Republican legislators have graciously supplied me with a new case study for the campaign manual that will someday make me rich, to be titled "How to Confuse Voters with Numbers."
First, a hat-tip to GOP state Rep. Keith Downey of Edina, who is asking voters to send him to the state Senate next year. He gave me a copy of his postsession newsletter, and I pounced on its big bold numbers:
"Minnesota Budget Turnaround. Last year: $5.1 billion deficit. This year: $1.2 billion surplus."
It's not entirely fair to pick on Downey. He's a retired business consultant known to be more attentive to numerical reality than your average Joe Legislator. He's also not alone. A lot of incumbent Republicans and their PAC friends are flaunting the same stats.
But Downey was handy, so I pressed him: "You know that there's a school shift built into the 2011 number but omitted from the 2012 side, right? Isn't that misleading?"

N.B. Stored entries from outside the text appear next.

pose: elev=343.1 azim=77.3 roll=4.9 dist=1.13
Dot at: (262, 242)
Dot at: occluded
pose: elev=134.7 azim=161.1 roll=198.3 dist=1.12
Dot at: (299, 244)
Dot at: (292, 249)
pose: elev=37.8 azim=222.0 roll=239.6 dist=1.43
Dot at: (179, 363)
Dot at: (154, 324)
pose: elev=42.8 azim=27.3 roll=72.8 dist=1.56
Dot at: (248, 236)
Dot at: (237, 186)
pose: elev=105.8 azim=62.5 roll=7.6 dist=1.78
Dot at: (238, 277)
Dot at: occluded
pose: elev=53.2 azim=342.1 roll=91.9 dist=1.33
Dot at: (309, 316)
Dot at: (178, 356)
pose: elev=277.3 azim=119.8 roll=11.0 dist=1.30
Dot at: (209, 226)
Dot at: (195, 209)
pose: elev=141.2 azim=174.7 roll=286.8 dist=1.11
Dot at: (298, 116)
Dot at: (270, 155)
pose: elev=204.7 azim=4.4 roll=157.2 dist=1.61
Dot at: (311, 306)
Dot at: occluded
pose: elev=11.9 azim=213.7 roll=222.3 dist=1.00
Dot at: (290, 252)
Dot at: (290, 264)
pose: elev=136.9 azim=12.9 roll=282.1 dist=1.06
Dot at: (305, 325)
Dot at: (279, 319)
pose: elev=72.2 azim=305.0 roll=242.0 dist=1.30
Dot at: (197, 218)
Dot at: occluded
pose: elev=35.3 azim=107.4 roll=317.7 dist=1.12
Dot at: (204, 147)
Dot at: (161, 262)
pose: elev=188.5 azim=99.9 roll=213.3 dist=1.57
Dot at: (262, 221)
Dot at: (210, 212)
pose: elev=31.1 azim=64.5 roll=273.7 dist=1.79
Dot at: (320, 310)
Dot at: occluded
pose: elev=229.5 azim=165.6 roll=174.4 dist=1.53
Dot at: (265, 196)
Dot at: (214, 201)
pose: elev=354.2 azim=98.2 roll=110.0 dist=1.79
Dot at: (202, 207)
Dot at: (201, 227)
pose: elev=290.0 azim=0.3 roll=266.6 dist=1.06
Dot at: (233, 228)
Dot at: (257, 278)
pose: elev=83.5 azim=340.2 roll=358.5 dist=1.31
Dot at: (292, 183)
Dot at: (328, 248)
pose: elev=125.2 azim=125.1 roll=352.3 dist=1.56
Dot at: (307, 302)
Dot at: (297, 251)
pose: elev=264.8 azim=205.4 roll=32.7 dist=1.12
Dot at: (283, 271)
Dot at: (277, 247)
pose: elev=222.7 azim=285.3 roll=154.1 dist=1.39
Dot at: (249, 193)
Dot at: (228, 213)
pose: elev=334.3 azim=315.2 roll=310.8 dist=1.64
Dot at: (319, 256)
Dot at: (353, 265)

He quibbled, then checked, then called to concede my point but also to offer the defense that his numbers are true to current law, then and now.
On that point, Downey is right. In crafty politicians' hands, current law is a magically malleable thing.
"The shift" is Capitolspeak for delaying school payments and adjusting property tax accounting to give the state a one-time budget boost and send schools an IOU against which they can borrow to achieve full funding.